Your reply should reproduce each line below exactly and carry none of the pictures.

*** Material for this task Section Begins ***

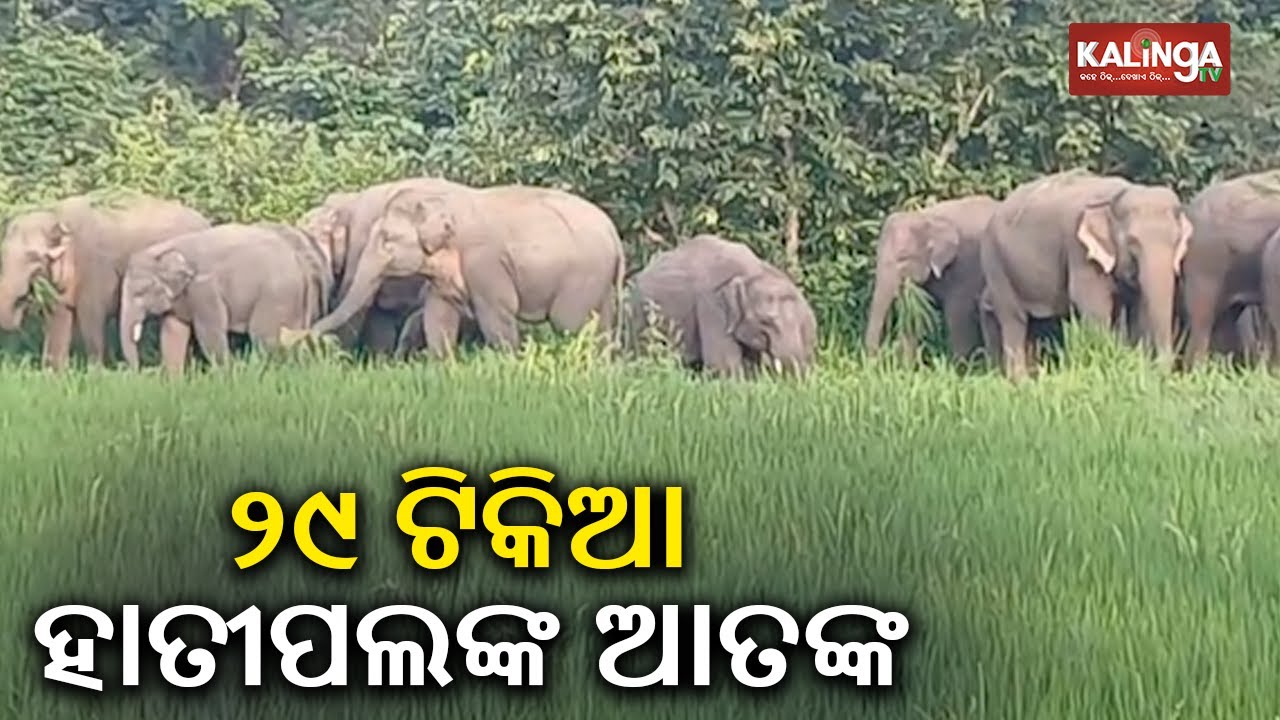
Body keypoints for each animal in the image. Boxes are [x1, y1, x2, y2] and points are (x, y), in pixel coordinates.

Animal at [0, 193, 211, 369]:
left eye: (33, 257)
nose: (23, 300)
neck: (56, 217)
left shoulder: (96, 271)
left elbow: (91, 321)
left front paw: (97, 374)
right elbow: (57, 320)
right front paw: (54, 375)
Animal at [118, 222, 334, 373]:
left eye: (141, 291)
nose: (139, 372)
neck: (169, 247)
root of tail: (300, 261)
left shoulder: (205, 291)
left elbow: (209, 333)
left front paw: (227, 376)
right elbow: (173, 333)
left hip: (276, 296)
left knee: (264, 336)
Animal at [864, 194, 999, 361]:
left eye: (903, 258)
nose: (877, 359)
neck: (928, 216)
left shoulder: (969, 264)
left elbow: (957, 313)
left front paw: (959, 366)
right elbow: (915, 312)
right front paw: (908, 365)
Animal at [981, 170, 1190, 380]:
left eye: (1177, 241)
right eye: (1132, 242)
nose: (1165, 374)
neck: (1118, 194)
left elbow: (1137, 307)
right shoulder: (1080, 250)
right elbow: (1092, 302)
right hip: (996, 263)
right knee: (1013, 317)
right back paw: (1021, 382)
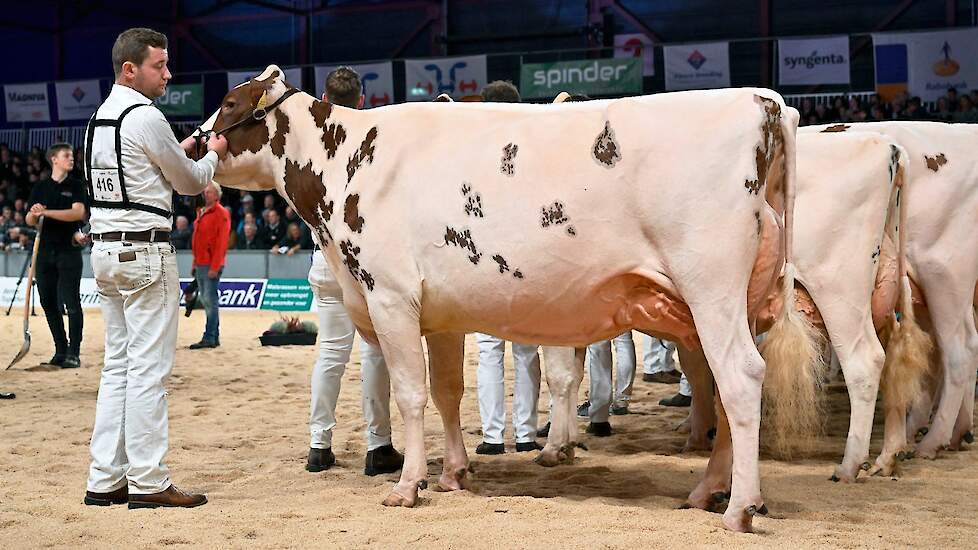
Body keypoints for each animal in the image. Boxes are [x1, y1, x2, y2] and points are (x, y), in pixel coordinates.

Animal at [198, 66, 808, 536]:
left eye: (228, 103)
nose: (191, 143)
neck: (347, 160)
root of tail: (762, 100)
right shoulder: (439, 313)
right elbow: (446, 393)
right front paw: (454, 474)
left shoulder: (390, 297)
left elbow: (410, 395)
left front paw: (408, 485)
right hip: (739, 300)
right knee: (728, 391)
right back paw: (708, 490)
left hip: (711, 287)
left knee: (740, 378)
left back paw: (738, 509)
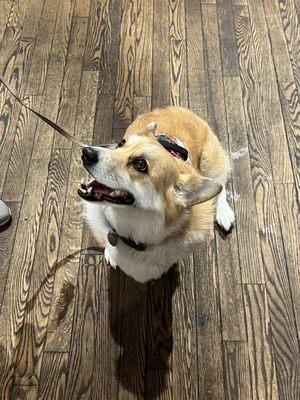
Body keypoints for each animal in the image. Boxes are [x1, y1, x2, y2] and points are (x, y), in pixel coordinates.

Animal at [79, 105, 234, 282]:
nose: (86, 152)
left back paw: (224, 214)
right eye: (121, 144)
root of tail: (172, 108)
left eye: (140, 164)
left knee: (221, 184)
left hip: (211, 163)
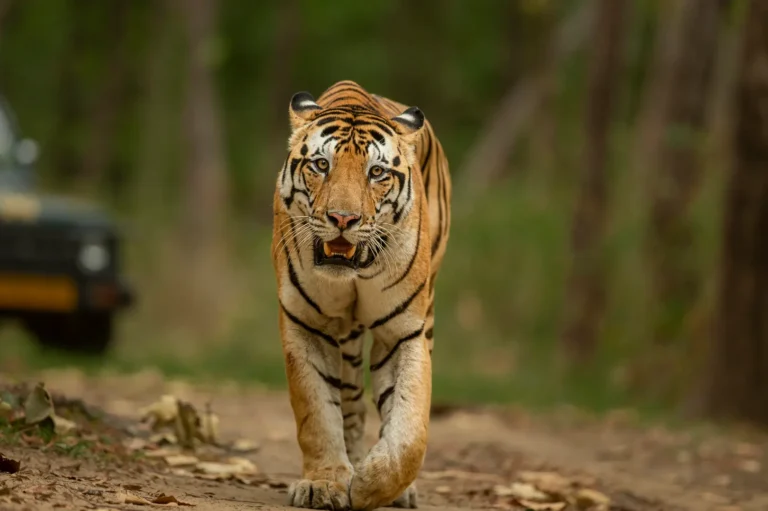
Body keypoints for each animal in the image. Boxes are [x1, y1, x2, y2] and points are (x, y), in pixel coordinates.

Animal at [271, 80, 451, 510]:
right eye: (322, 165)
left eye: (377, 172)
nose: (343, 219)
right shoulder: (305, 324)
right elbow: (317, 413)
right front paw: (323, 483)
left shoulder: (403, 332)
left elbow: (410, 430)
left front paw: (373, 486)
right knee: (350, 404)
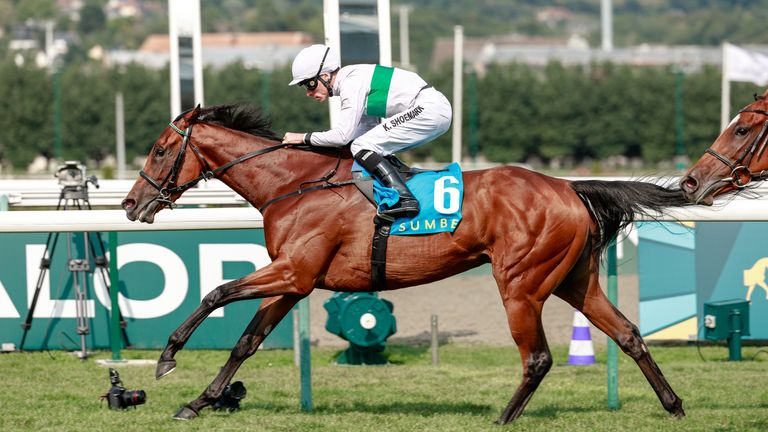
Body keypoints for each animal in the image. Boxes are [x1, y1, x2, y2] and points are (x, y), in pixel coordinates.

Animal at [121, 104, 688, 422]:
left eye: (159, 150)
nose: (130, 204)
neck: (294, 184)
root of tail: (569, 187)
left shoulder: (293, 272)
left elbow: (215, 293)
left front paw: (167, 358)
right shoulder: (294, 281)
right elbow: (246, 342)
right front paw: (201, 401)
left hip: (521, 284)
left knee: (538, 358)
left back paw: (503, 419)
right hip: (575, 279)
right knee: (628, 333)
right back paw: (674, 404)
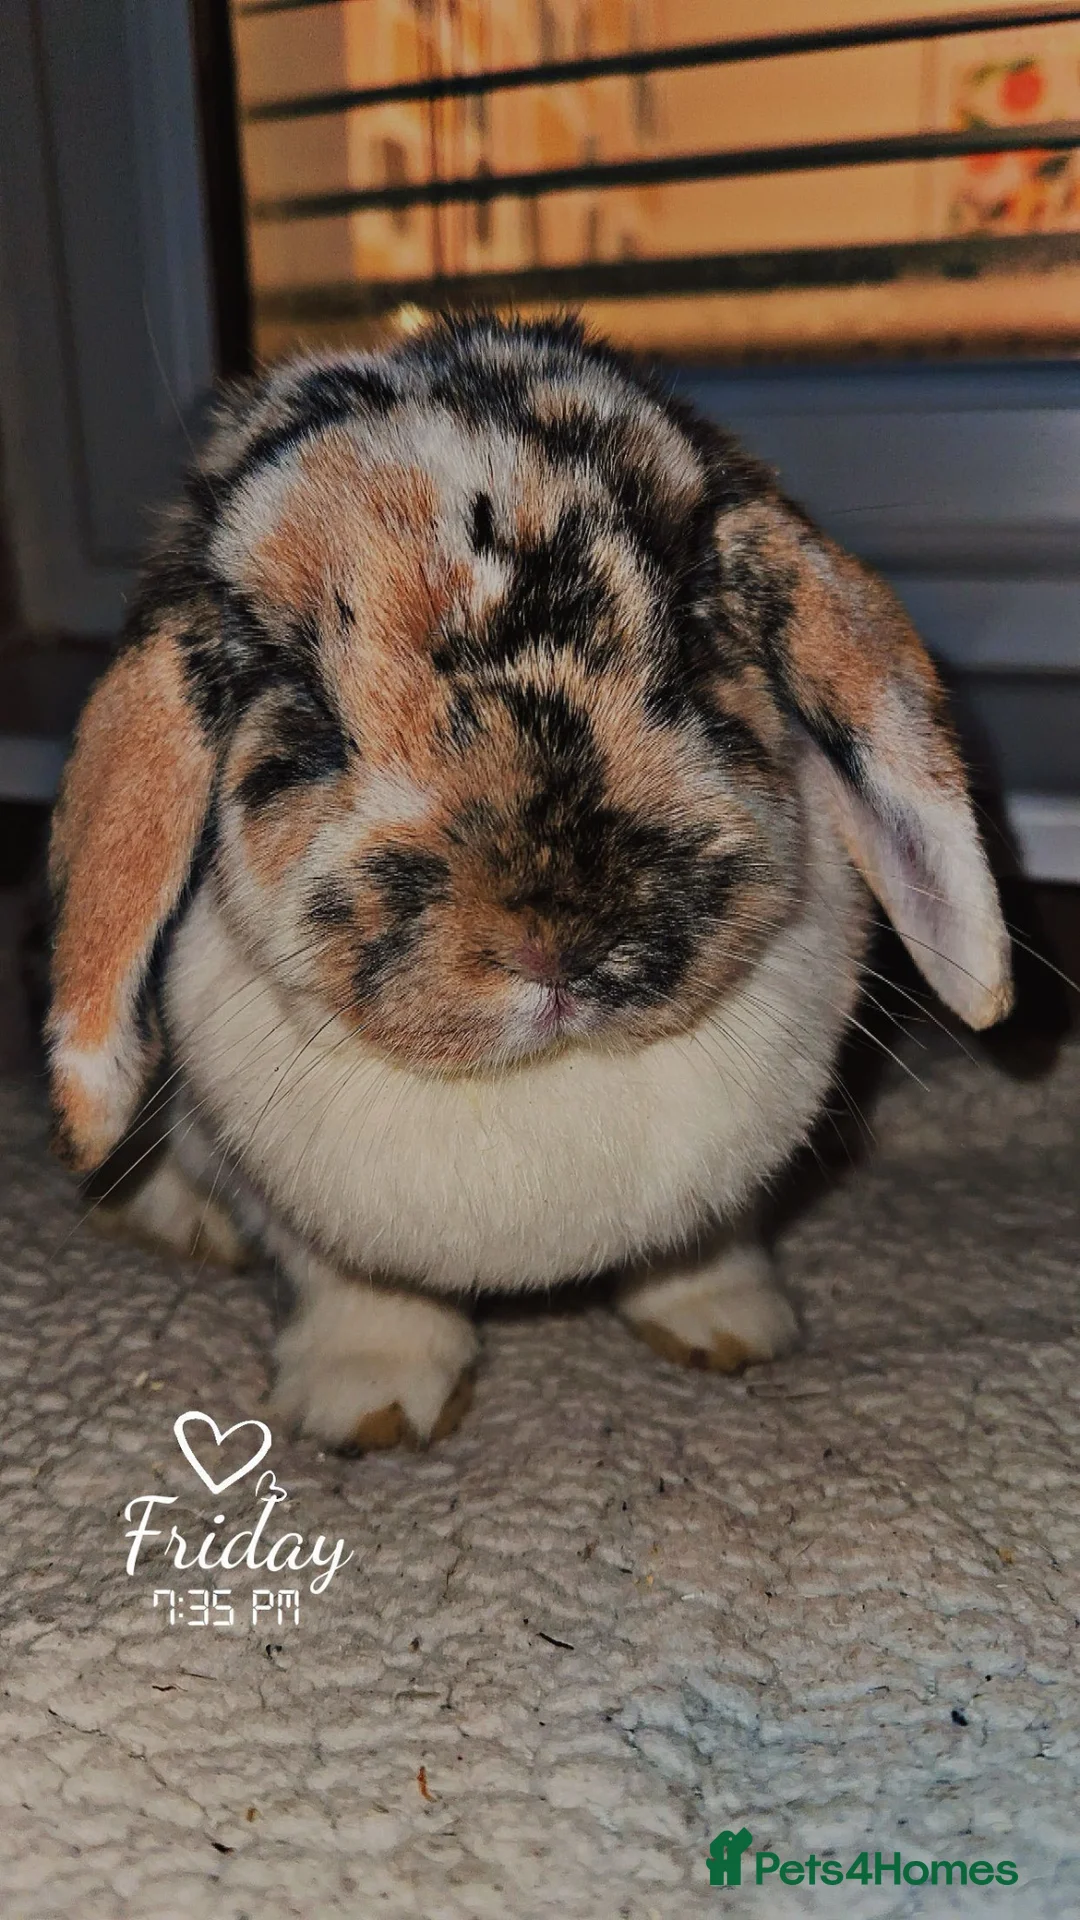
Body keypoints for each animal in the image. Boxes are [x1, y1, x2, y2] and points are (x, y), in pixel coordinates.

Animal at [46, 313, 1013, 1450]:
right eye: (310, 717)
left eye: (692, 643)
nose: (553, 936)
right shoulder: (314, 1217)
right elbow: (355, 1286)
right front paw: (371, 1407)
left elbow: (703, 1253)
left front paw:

*** Material for this task Section Ends ***

Answer section:
Body keypoints for each animal in the image. Boxes are [x1, y1, x2, y2] and points are (x, y), in pixel coordinates.

Animal at [0, 193, 211, 369]:
left eye: (33, 257)
nose: (23, 300)
neck: (56, 217)
left shoulder: (96, 271)
left elbow: (91, 321)
left front paw: (97, 374)
right elbow: (57, 320)
right front paw: (54, 375)
Animal at [118, 222, 334, 373]:
left eye: (141, 291)
nose: (139, 372)
neck: (169, 247)
root of tail: (300, 261)
left shoulder: (205, 291)
left elbow: (209, 333)
left front paw: (227, 376)
right elbow: (173, 333)
left hip: (276, 296)
left knee: (264, 336)
Animal at [864, 194, 999, 361]:
left eye: (903, 258)
nose: (877, 359)
neck: (928, 216)
left shoulder: (969, 264)
left elbow: (957, 313)
left front paw: (959, 366)
right elbow: (915, 312)
right front paw: (908, 365)
Animal at [981, 170, 1190, 380]:
left eye: (1177, 241)
right eye: (1132, 242)
nose: (1165, 374)
neck: (1118, 194)
left elbow: (1137, 307)
right shoulder: (1080, 250)
right elbow: (1092, 302)
right hip: (996, 263)
right knee: (1013, 317)
right back paw: (1021, 382)
Body keypoints for each animal in the image. Boxes are [x1, y1, x2, y2] and points are (x, y), in pixel coordinates.

Animal at [198, 66, 808, 536]:
left eye: (228, 103)
nose: (191, 143)
neck: (347, 160)
root of tail: (762, 100)
right shoulder: (439, 313)
right elbow: (446, 393)
right front paw: (454, 474)
left shoulder: (390, 297)
left elbow: (410, 395)
left front paw: (408, 485)
right hip: (739, 300)
right knee: (728, 391)
right back paw: (708, 490)
left hip: (711, 287)
left knee: (740, 378)
left back paw: (738, 509)
Body keypoints for each animal in the image. Boxes are [x1, y1, x2, y2] and points are (x, y), in pixel coordinates.

Animal at [79, 105, 234, 282]:
nose: (86, 152)
left back paw: (224, 214)
right eye: (121, 144)
root of tail: (172, 108)
left eye: (140, 164)
left knee: (221, 184)
left hip: (211, 163)
Body keypoints for each animal in the image. Boxes are [x1, y1, x2, y2] and points are (x, y), in pixel coordinates.

Animal at [271, 80, 451, 510]:
right eye: (322, 165)
left eye: (377, 172)
nose: (343, 219)
right shoulder: (305, 324)
right elbow: (317, 413)
right front paw: (323, 483)
left shoulder: (403, 332)
left elbow: (410, 430)
left front paw: (373, 486)
right knee: (350, 404)
Body keypoints for each animal in the image. Boxes are [x1, y1, x2, y2] and points are (x, y), in pixel coordinates.

Animal at [121, 104, 688, 422]:
left eye: (159, 150)
nose: (130, 204)
neck: (294, 184)
root of tail: (569, 187)
left shoulder: (293, 272)
left elbow: (215, 293)
left front paw: (167, 358)
right shoulder: (294, 281)
right elbow: (246, 342)
right front paw: (201, 401)
left hip: (521, 284)
left knee: (538, 358)
left back paw: (503, 419)
right hip: (575, 279)
right knee: (628, 333)
right back paw: (674, 404)
Body keypoints for each animal in the image. Boxes are [x1, y1, x2, y2] and points are (x, y), in pixel coordinates.

Animal at [46, 313, 1013, 1450]:
right eye: (310, 717)
left eye: (692, 643)
nose: (553, 936)
right shoulder: (314, 1217)
right elbow: (355, 1286)
right front paw: (371, 1407)
left elbow: (703, 1253)
left front paw:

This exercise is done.